- **OBJETIVO DA TAREFA**
Responda, por favor, a estas perguntas com base no texto sobre Maria Helena de Moura Neves:
1. Em que ano ela iniciou a graduação em letras português-grego na Unesp?
2. Qual é o título da tese que ela defendeu no doutorado?
3. Em que ano ela passou a lecionar também na Universidade Presbiteriana Mackenzie?

- **TEXTO DE ORIGEM**
● ● ● ●
Maria Helena de Moura Neves: “O que leva um povo a elaborar a gramática de sua própria língua?”

Divulgação / Editora Unesp

Um dos principais nomes da linguística no Brasil começou sua carreira universitária com quase 40 anos, após mais de duas décadas dedicadas às aulas de língua portuguesa no ensino fundamental e médio. Maria Helena de Moura Neves, que morreu em Araraquara (SP), em 17 de dezembro do ano passado, em consequência de um acidente vascular cerebral, já tinha criado seus três filhos quando iniciou a graduação em letras português-grego na Universidade Estadual Paulista (Unesp), campus de Araraquara, em 1967.

Seu objeto de pesquisa surgiu ainda na graduação, a partir de uma curiosidade que guiaria sua carreira: “O que leva um povo a elaborar a gramática de sua própria língua?”. Com base nessa questão, Neves concluiu o doutorado em 1978, na Universidade de São Paulo (USP). Sob a orientação de José Cavalcante de Souza (1925-2020), defendeu a tese “A emergência da disciplina gramatical entre os gregos”. Antes disso, em 1974, para poder consultar obras de seu interesse, graduou-se também em alemão.

Sete anos antes de se tornar professora efetiva da Unesp, em 1971 começou a lecionar grego na mesma instituição. Obteve a livre-docência em 1984 e, três anos mais tarde, aposentou-se. Continuou, porém, trabalhando na universidade como professora voluntária e, mais tarde, na condição de emérita. Em 2003, passou a lecionar também na Universidade Presbiteriana Mackenzie, em São Paulo. Era coordenadora do Grupo de Pesquisa Gramática de Usos do Português, cadastrado no Conselho Nacional de Desenvolvimento Científico e Tecnológico (CNPq).

A curiosidade acerca do impulso para formular uma gramática foi o que levou Neves a pesquisar os gregos, primeiro povo no Ocidente a formalizar o estudo de seu idioma, de acordo com o latinista Carlos Renato Rosário de Jesus, da Universidade Estadual do Amazonas (UEA), que foi supervisionado por Neves em um projeto de pós-doutorado encerrado em 2020. Essa e outras questões são exploradas no livro A vertente grega da gramática tradicional (Hucitec, 1987), resultante da pesquisa de doutorado de Neves, revisado e reeditado em 2005 pela editora da Unesp. “É uma obra que explora questões filosóficas em torno da gramática, o que abre diversos caminhos de investigação”, afirma Jesus.
● ● ● ●
- **INFORMAÇÕES FORNECIDAS**
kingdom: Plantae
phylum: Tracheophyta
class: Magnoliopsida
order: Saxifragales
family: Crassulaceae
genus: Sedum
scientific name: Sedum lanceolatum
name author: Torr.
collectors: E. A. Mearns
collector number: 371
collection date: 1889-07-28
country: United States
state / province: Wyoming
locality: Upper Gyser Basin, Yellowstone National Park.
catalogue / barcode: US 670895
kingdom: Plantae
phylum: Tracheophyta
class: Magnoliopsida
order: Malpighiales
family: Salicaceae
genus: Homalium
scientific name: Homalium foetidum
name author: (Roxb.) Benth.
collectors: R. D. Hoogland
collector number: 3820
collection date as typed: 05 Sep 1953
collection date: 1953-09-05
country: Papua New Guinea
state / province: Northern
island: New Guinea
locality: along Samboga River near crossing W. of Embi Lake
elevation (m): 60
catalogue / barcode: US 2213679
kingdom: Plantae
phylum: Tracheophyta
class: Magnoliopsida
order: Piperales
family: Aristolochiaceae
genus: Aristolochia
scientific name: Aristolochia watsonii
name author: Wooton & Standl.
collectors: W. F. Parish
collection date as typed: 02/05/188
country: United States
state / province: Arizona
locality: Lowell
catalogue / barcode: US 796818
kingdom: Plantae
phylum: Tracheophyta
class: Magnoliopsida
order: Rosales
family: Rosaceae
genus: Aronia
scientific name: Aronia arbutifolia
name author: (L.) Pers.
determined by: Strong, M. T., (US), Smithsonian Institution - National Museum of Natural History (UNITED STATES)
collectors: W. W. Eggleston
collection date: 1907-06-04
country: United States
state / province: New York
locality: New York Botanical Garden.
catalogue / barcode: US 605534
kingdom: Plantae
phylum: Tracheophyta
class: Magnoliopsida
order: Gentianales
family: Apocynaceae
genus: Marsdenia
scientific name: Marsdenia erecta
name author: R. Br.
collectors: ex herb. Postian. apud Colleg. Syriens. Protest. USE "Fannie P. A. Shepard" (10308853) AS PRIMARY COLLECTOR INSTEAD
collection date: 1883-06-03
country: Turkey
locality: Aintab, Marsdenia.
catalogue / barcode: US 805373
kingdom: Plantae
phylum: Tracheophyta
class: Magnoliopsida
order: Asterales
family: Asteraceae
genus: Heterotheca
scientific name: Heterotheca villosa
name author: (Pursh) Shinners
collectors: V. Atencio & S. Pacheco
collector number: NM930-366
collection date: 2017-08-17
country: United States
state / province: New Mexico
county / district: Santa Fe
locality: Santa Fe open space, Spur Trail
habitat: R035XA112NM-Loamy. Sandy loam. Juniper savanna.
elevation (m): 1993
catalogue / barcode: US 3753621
● ● ● ●
- **RESULTADO DA TAREFA**
1. Em 1967.
2. "A emergência da disciplina gramatical entre os gregos".
3. Em 2003.